▸ Requirement: Below are some records; quote exactly the lines from the one that contains "This is a personal project." through the one that contains "2. Send http", inclusive, and no others.

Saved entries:
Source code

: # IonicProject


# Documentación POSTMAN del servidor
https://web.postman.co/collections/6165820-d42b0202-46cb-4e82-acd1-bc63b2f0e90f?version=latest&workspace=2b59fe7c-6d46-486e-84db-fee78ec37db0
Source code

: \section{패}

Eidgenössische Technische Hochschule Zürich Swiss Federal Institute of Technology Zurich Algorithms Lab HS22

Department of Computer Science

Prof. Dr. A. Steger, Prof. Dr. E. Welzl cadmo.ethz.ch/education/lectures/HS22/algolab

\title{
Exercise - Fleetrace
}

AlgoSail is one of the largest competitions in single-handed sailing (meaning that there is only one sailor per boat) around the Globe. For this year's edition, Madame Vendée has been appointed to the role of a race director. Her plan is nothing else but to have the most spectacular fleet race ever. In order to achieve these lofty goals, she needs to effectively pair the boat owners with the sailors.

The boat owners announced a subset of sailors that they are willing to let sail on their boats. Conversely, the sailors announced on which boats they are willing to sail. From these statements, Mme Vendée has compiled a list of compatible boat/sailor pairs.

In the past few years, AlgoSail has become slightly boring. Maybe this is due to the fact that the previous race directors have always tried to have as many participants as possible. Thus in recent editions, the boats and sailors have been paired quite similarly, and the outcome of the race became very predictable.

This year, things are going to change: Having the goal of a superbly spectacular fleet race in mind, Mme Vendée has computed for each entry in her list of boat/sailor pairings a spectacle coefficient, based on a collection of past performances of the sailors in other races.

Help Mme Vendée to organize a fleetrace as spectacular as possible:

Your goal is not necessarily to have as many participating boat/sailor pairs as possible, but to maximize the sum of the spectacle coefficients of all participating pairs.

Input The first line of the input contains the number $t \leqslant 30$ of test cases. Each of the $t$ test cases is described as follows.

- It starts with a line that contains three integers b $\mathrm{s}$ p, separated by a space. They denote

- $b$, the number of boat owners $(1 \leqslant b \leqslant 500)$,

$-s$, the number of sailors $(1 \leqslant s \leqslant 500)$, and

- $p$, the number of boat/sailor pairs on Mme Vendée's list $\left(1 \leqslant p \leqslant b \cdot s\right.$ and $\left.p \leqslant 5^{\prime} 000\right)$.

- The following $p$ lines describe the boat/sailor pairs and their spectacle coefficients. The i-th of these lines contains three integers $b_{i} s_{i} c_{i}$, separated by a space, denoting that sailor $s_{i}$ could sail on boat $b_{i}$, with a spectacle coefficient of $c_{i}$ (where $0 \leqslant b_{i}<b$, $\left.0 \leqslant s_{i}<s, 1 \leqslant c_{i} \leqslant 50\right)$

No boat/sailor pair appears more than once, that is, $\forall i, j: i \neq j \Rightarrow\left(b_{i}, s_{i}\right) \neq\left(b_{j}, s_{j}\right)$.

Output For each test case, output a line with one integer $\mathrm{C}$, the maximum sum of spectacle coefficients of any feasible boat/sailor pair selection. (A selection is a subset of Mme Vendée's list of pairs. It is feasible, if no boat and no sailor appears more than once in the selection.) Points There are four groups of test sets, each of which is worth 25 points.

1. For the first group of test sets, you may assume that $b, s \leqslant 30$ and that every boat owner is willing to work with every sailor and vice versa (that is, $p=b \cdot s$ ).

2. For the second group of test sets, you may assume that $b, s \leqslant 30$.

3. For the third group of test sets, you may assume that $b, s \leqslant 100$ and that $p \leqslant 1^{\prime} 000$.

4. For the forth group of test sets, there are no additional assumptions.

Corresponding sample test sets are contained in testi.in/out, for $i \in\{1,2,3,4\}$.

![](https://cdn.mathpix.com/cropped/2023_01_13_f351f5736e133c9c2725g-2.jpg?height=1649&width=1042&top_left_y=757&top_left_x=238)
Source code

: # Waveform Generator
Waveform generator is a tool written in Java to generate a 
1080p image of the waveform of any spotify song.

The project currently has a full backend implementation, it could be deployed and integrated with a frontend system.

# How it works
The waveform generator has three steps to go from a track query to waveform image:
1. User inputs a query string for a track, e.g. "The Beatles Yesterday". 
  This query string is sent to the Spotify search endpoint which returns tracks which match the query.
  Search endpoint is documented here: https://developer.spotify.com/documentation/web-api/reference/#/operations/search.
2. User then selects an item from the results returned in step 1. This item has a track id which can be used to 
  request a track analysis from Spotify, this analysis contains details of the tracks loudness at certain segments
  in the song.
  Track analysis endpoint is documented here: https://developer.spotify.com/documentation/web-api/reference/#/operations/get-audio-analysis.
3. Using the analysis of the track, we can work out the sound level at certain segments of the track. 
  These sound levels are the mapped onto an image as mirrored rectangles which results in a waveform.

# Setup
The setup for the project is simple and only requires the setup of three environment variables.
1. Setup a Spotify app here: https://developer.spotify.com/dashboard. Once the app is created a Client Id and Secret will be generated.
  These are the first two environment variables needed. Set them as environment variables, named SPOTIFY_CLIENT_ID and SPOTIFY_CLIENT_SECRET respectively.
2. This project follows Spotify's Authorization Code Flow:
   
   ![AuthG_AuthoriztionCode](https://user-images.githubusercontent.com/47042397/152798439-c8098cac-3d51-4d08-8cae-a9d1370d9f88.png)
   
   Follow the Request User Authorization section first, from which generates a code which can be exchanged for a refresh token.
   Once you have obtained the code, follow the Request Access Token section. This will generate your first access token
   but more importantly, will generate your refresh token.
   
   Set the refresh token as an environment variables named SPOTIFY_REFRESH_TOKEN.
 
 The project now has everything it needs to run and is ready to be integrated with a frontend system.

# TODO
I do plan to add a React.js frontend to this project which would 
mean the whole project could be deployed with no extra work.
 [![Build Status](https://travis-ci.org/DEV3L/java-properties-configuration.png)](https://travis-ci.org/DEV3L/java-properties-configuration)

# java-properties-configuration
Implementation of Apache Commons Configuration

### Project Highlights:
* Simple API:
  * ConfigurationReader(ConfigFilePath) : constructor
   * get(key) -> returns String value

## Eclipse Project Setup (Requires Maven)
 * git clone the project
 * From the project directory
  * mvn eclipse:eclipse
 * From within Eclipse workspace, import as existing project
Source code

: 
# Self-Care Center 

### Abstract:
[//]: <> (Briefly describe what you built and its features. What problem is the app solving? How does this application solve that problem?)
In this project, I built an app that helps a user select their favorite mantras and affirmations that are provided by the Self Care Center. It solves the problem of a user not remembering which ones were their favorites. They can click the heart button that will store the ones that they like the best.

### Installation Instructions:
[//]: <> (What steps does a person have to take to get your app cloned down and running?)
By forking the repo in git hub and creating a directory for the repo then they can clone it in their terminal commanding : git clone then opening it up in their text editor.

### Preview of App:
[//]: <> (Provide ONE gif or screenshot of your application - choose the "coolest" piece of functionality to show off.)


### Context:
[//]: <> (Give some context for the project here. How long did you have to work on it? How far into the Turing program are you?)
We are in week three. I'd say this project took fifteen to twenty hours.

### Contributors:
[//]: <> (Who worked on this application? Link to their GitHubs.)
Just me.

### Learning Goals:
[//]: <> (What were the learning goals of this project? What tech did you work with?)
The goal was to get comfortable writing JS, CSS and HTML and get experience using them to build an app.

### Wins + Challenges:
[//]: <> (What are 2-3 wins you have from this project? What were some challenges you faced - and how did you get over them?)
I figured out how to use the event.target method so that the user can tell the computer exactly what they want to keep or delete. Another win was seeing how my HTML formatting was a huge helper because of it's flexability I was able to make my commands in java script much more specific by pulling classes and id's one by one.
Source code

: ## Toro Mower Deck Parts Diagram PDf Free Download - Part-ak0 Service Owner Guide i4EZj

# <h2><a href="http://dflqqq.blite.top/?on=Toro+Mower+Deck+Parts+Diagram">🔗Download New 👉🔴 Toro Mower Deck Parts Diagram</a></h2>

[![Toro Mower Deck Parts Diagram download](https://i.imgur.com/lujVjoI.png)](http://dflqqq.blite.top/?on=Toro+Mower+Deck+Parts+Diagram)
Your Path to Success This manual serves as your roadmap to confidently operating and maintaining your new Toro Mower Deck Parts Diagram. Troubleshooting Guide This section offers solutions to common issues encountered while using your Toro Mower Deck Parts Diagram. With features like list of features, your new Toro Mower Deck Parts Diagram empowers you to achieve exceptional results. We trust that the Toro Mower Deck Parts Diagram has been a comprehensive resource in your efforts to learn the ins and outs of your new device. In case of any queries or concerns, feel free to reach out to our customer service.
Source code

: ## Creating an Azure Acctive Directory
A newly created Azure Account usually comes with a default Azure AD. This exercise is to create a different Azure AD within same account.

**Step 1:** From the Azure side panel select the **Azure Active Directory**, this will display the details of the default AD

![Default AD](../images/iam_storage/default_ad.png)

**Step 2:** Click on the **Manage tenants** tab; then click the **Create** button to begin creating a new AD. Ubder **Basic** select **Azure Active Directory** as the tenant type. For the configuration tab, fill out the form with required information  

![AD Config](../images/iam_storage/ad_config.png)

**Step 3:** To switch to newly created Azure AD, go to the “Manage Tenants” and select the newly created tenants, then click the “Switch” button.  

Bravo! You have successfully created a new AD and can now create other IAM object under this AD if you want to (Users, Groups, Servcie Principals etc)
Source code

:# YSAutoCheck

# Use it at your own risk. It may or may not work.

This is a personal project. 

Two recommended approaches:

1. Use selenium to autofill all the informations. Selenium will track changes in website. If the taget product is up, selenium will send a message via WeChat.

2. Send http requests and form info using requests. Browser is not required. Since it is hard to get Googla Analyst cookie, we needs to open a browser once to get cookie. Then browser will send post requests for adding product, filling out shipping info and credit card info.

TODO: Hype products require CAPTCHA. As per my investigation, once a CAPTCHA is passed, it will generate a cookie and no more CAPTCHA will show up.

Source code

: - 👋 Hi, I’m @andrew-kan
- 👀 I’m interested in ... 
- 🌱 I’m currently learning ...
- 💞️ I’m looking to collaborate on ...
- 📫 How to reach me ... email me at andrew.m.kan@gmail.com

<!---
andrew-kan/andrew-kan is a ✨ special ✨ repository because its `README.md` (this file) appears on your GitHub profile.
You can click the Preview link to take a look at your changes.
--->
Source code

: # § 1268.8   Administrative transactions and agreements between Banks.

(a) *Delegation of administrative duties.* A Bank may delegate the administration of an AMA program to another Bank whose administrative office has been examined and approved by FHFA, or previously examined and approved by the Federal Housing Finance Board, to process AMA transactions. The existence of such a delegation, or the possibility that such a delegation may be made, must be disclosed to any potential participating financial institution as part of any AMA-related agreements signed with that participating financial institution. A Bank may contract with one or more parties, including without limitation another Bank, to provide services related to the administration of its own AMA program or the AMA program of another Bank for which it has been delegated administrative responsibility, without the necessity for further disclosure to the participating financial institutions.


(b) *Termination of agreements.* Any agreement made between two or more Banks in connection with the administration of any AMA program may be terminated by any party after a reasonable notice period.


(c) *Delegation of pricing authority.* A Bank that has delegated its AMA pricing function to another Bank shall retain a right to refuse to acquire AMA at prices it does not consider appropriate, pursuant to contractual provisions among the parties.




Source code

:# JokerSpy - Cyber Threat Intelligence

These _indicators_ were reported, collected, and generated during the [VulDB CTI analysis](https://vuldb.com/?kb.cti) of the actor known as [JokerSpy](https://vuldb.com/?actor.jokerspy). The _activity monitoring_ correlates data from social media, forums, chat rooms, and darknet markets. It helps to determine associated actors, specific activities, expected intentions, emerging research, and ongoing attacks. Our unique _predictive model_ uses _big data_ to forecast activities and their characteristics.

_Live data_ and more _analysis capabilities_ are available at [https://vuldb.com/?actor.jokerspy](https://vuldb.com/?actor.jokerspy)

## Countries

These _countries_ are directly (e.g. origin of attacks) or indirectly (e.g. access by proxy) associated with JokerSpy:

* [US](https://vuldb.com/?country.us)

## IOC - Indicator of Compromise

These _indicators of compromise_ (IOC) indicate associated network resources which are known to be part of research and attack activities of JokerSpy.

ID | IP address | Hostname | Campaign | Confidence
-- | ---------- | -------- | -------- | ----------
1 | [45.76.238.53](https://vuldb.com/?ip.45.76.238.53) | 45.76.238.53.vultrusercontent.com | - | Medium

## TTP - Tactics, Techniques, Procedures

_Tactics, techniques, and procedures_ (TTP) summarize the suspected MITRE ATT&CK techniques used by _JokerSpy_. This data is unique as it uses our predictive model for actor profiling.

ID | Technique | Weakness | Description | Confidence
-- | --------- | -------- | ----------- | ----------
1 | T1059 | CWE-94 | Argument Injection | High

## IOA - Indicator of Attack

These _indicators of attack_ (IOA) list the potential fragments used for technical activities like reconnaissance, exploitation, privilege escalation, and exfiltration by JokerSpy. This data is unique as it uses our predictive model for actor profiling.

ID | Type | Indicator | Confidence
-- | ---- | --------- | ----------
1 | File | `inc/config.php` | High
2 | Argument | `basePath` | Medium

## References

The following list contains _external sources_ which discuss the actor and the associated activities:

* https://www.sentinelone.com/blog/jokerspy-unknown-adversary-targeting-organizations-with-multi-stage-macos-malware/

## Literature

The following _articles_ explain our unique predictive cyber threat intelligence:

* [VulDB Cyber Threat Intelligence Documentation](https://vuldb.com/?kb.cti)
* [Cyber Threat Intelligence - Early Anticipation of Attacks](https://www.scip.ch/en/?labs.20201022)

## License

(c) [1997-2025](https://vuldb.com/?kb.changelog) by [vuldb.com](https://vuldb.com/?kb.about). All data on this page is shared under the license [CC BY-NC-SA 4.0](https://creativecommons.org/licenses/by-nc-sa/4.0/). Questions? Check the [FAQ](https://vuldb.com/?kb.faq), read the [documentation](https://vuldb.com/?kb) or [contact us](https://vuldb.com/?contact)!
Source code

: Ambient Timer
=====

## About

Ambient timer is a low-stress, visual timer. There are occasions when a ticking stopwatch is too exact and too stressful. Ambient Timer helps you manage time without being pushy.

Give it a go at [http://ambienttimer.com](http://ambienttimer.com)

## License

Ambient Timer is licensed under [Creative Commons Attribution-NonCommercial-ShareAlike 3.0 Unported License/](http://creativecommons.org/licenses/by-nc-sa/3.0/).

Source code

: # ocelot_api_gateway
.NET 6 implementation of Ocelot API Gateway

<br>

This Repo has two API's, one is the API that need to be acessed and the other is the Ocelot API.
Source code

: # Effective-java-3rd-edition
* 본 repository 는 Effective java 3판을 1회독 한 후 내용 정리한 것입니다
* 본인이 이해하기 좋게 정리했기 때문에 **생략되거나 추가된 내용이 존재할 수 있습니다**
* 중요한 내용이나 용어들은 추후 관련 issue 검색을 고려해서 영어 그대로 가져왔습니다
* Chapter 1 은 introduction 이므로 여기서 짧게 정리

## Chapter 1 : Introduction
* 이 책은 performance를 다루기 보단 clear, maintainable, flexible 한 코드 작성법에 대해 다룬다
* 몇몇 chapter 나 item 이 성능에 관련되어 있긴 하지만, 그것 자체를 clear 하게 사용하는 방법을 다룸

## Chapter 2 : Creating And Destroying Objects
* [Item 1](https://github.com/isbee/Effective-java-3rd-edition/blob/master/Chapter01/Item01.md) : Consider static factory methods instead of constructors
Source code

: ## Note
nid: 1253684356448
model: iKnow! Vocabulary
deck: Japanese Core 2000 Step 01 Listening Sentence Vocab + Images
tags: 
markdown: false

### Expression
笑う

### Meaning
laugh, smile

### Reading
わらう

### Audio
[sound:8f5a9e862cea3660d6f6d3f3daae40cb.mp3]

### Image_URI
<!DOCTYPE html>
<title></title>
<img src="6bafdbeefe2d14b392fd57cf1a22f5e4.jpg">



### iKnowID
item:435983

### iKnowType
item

▸ Response:
This is a personal project. 

Two recommended approaches:

1. Use selenium to autofill all the informations. Selenium will track changes in website. If the taget product is up, selenium will send a message via WeChat.

2. Send http requests and form info using requests. Browser is not required. Since it is hard to get Googla Analyst cookie, we needs to open a browser once to get cookie. Then browser will send post requests for adding product, filling out shipping info and credit card info.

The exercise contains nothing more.